Proof of multivariable chain rule

5.4k Views Asked by At

I'm working with a proof of the multivariable chain rule $\displaystyle{\frac{d}{dt}g(t)=\frac{df}{dx_1}\frac{dx_1}{dt}+\frac{df}{dx_2}\frac{dx_2}{dt}}$ for $g(t)=f(x_1(t),x_2(t))$, but I have a hard time understanding two important steps of this proof.

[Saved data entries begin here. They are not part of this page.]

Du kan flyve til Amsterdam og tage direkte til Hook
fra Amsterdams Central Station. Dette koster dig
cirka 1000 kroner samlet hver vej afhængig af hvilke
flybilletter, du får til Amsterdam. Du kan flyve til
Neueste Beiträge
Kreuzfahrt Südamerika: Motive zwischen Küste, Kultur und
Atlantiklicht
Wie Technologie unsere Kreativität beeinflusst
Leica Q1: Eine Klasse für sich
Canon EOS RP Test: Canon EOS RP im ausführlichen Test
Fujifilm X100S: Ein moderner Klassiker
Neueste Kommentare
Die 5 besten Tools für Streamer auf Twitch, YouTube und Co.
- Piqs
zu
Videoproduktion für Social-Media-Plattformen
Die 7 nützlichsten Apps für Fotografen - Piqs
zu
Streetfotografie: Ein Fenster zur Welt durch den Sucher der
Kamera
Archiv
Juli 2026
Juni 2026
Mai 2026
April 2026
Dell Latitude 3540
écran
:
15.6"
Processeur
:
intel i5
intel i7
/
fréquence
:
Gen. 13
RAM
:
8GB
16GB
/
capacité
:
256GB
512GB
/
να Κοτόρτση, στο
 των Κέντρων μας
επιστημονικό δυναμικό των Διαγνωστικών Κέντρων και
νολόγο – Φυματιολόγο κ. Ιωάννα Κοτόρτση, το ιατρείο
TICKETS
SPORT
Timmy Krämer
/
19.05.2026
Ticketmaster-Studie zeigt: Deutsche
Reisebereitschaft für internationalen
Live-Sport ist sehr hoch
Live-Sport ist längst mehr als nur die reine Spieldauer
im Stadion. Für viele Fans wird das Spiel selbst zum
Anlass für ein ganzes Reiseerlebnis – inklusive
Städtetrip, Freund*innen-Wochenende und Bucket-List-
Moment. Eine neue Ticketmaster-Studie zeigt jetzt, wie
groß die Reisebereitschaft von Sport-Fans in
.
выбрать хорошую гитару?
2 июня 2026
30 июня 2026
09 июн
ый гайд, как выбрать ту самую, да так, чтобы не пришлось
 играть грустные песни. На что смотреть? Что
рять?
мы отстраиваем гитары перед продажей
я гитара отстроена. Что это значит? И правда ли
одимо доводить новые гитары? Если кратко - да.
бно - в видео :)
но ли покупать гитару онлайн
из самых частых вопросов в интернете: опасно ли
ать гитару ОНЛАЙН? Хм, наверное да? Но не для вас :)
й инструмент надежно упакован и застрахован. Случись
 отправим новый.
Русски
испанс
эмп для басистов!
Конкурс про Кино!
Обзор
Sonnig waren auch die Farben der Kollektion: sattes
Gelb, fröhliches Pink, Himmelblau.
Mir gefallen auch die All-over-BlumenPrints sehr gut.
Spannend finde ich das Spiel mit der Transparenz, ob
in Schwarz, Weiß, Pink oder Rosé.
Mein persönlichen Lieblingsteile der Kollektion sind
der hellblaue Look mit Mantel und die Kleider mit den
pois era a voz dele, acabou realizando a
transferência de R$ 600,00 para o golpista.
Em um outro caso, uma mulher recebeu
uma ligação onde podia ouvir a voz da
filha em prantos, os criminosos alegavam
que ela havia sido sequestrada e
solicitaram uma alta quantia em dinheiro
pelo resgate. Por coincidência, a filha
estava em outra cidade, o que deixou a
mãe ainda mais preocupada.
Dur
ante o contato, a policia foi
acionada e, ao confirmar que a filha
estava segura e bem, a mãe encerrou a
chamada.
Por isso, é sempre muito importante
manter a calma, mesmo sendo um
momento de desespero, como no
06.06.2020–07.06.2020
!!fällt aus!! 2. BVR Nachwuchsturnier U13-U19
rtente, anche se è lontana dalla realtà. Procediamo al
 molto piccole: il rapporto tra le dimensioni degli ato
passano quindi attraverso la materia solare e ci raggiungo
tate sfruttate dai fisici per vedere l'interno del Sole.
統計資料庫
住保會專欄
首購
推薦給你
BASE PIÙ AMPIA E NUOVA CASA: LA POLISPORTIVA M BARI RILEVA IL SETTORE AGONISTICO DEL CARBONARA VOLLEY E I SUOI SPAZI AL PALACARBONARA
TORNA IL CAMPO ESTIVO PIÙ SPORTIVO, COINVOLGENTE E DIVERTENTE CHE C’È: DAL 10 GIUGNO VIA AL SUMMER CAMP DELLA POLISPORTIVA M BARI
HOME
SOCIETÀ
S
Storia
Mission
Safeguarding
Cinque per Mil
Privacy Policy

The proof includes the function $\displaystyle{\Delta_i(h)=x_i(t+h)-x_i(t)}$ for $\displaystyle{i=1,2, \bar{\Delta}=(\Delta_1(h),\Delta_2(h)) \Rightarrow \lim_{h\rightarrow0}\frac{\Delta_i}{h}=x^{'}_i}$. It says that

$\frac{g(t+h)-g(t)}{h}=\frac{f(\bar{x}(t+h))-f(\bar{x}(t))}{h}=\frac{f(\bar{x}(t)-\bar{\Delta(h))}-f(\bar{x}(t))}{h}$

which I understand, but the next step is the to state that $f$ is differentiable and then let the previous equation be equal to

$=f^{'}_1(\bar{x}(t))\cdot\Delta_1(h)+f^{'}_2(\bar{x}(t))\cdot\Delta_2(h)+o(\vert\vert\bar{\Delta}\vert\vert)$

and this step I do not understand. I think there might be missing some limit-notation? But even with the limit notation I'm still not sure as to how it becomes a partial derivative multiplied with $\Delta_i$.

Afterwards they let $h\rightarrow0$ to get

$=f^{'}_1(\bar{x}(t))\cdot x_1^{'}(t)+f^{'}_2(\bar{x}(t))\cdot x_2^{'}(t)$

Again I am very confused as to possibly missing limit notations.

Does anyone know this version of the proof of the chain rule (besides these two steps, I find it the easiest version to understand), or understand these steps?

Here are pictures of the notes:

Theorem: Multivariable chain rule

Proof of theorem

1

There are 1 best solutions below

7
On BEST ANSWER

Multivariable chain rule descends from the theorem of composite function for function of several variables which states in general that if:

f and g are differentiable in $x_0$ and $y_0=f(x_0)$, that is:

$$f(x_0+h)=f(x_0)+J_f(x_0)\cdot h+o(|h|)$$

$$g(y_0+k)=g(y_0)+J_g(y_0)\cdot k+o(|k|)$$

The composite function $g \circ f$ is also differentiable in $x_0$ and:

$$g(f(x_0+h))=g(f(x_0))+J_g(y_0)\cdot J_f(x_0)\cdot h+o(|h|)$$

NOTE

For the proof it is convenient to write:

$o(|h|)=|h|\cdot \omega_f(h)$ with $\omega_f(h) \to 0$

$o(|k|)=|k|\cdot \omega_g(k)$ with $\omega_g(k) \to 0$.

In the special case of:

$$f: \mathbb{R} \to \mathbb{R^n} \quad t \to f(x_1(t),x_2(t),...,x_n(t))$$

$$g: \mathbb{R^n} \to \mathbb{R}$$

$$\phi=g\circ f: \mathbb{R} \to \mathbb{R}$$

we have

$$J_f(t)= \begin{bmatrix} \frac{dx_1}{d t} \\ .\\\frac{dx_n}{d t} \end{bmatrix} = \begin{bmatrix} x_1' \\ .\\ x_n' \end{bmatrix}$$

$$J_g(x)= \nabla g = \left( \frac{\partial g}{\partial x_1},...,\frac{\partial g}{\partial x_n} \right)$$

And finally:

$$J_g(x)\cdot J_f(t)=\frac{\partial g}{\partial x_1}\frac{dx_1}{dt}+...+\frac{\partial g}{\partial x_n}\frac{dx_n}{dt}$$

That is the chain rule for this particular case.

Take also a look here: Derivation of the multivariate chain rule

The general theorem allow to find similar rules for any case by the Jacobian matrices $J_f$ and $J_g$.